J’étais dans un centre de R&D à Cergy. J’avais l’impression de me robotiser. Il y avait beaucoup de pression sur les fournisseurs, beaucoup de demandes… on parlait de “casser du fournisseur”. J’avais l’impression de devenir méchante dans ma vie perso. Il était temps de partir. On m’a proposé du conseil en informatique en achats. J’ai intégré Atos. Ces années étaient super intéressantes, j’y suis restée 5 ans. J’ai plutôt aimé.


C’était challenging mais plutôt cool. J’ai bossé avec pas mal de groupes pétroliers, où ça n’était pas très “fun”. Ca m’a forcée à être adaptable. J’ai “faké” souvent… et ça marchait ! Ma dernière mission était chez Renault et a duré 2 ans. Je suis rentrée dans la culture de la détente, des baskets, c’était un sas de respiration dans ma vie pro. On buvait des verres tous les soirs. Dans certaines entreprises, on peut se sentir bien !

Puis j’ai rejoint une start-up au sein d’un grand groupe. Super feeling en entretien, mais dès mon premier jour de travail : grosse désillusion. L’ambiance était très tendue. Je passais mon temps au téléphone devant un écran. Ça a usé mon âme. Je pensais que je pourrais m’adapter, mais j’ai fini par me retrouver sous une pression immense. J’avais l’impression de foncer dans un mur. J’étais sur un radeau, et je voyais la cascade.
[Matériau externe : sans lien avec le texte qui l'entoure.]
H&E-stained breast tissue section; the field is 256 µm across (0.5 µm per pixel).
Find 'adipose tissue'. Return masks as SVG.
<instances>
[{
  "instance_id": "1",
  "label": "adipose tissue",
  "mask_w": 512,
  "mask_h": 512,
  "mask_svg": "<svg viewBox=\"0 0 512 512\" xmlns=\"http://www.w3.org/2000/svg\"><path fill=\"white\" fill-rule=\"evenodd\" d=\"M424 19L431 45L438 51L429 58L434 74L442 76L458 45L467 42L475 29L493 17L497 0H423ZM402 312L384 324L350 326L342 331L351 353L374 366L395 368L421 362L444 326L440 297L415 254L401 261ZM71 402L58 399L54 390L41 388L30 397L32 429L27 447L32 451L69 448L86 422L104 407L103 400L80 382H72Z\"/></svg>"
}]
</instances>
J’avais des crises d’angoisse, je suis devenue l’ombre de moi-même. C’était devenu ma norme, jusqu’à ce que mes proches me disent “Euh… t’as pas l’air d’aller bien, tu dors tout le temps, tu veux plus sortir…”. J’ai décidé d’aller chez un psy. Elle m’a prescrit du Xanax dans un premier temps… puis a fini par me mettre en arrêt maladie. On a tendance à se dire que ce sont des vacances, mais non. Je culpabilisais énormément.


Je voulais rebondir le plus vite possible. Je voulais trouver autre chose, mais sans faire un choix de survie, de fuite. J’ai fait les ateliers “Les liens” à République : c’était du développement personnel, de la sophrologie… J’avais envie de faire un choix de coeur, pour la première fois de ma vie. Et surtout, stopper mes peurs. J’ai réalisé ma créativité, mon empathie, mon envie d’accompagner les autres. J’ai étudié aux autres, à l’argent…
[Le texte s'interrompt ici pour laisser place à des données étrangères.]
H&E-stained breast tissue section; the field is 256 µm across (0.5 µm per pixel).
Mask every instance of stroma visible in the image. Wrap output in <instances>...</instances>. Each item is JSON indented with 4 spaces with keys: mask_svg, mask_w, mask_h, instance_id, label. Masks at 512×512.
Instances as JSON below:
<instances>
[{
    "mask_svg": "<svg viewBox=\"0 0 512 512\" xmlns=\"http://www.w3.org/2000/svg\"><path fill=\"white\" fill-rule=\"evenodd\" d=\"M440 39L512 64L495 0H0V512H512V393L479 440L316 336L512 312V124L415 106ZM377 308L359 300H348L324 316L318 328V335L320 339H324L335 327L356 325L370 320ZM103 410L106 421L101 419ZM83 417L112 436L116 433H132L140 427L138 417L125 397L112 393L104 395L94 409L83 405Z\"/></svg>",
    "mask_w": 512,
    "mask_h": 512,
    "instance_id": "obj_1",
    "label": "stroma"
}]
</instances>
On se cherche souvent “une” mission dans la vie, “le” truc qui nous fait vibrer. Mais ça nous ferme plein de portes. Je me suis accordé le droit d’essayer, de changer, de reculer. Je faisais des séances d’hypnose. J’ai toujours été fascinée, j’avais même cherché des formations dans le passé. J’ai alors découvert l’hypnose par les histoires. J’ai eu un déclic, je me suis inscrite à la formation sans même me renseigner plus.

Je suis hypnothérapeute depuis mars 2022. Je goûte à ma liberté, tout en prenant les responsabilités qui vont avec, mais avec plaisir. Je ne peux pas râler, tellement j’aime mon quotidien ! J’ai découvert une autre notion de liberté. Avant, je me disais: “Je devrai m’imposer un cadre, une discipline…". Je m’auto-sabotais, je mettais des contraintes et des cadres partout… et j’ai gâché plein de projets à cause de ça !

Maintenant, je me lève le matin et me dis : “Tiens, qu’est-ce que j’ai envie de faire aujourd’hui ?” Quand tu fais les choses parce que tu es motivée, ça va beaucoup plus vite. Du coup, à côté, tu peux te permettre de rester plus longtemps au lit, de faire des pauses télé… Chaque séance est différente, parfois il se passe des choses incroyables en séance… Mon quotidien est encore mieux que celui que j’imaginais.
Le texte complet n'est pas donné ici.